The expanded indication to the frontline setting is based on interim results from the pivotal phase III COMMANDS trial, in which luspatercept-aamt demonstrated “superior efficacy of concurrent RBC transfusion independence and hemoglobin increase compared to epoetin alfa, an ESA, regardless of ring sideroblast status,” according to a news release from Bristol Myers Squibb, the manufacturer of the drug.
The phase III COMMANDS trial showed 58.5% of patients receiving luspatercept-aamt achieved the primary endpoint of RBC transfusion independence for at least 12 weeks with a mean hemoglobin increase of at least 1.5 g/dL within the first 24 weeks, while only 31.2% of patients receiving epoetin alfa did (P<.0001). The most common (>10%) adverse reactions were diarrhea, fatigue, hypertension, peripheral edema, nausea, and dyspnea.

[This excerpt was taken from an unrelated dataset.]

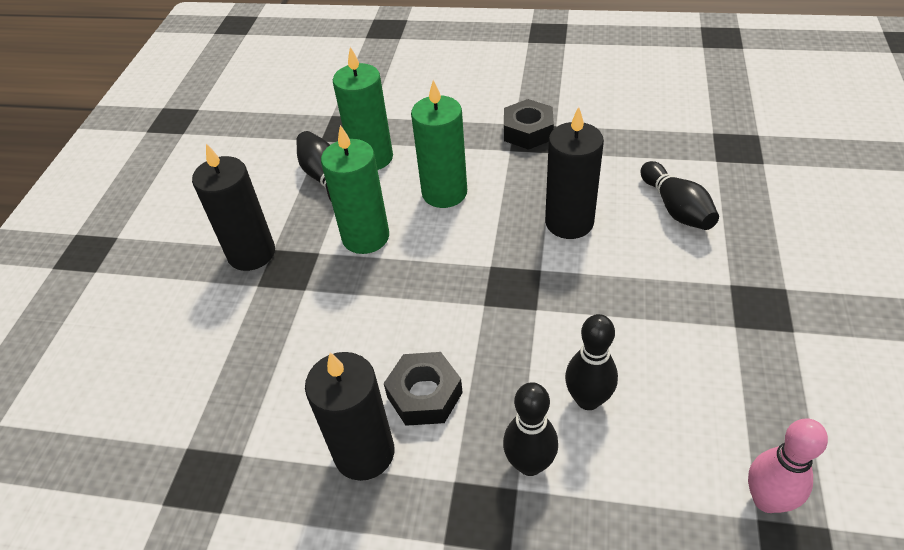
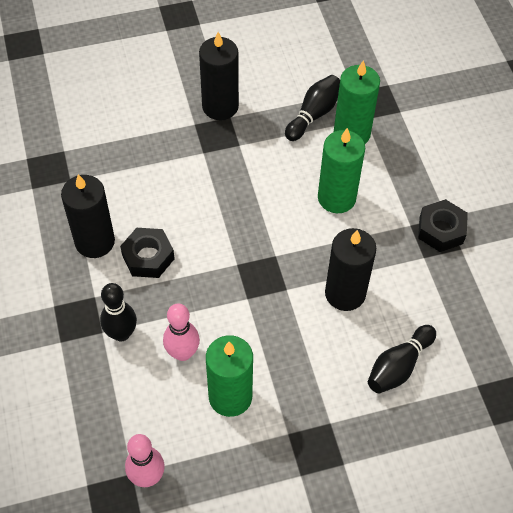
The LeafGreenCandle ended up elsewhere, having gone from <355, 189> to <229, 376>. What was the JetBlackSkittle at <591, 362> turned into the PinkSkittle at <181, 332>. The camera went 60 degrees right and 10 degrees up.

“For patients with lower-risk MDS, current standard therapies, including ESAs, have provided limited benefit in controlling anemia with only one in three patients responding for a duration of six to 18 months,” said Guillermo Garcia-Manero, MD, lead investigator and Chief of the Section of Myelodysplastic Syndromes at the University of Texas MD Anderson Cancer Center, in a statement. “Results from the COMMANDS study showed nearly twice as many patients treated with Reblozyl achieved transfusion independence of at least 12 weeks and concurrent hemoglobin increase compared to epoetin alfa. Today’s approval represents an important advancement for patients with lower-risk MDS.”
Results from the COMMANDS study were featured as part of the press program at the American Society of Clinical Oncology Annual Meeting and plenary session at the European Hematology Association Congress.
Officials said the drug is being developed and commercialized through a global collaboration with Merck.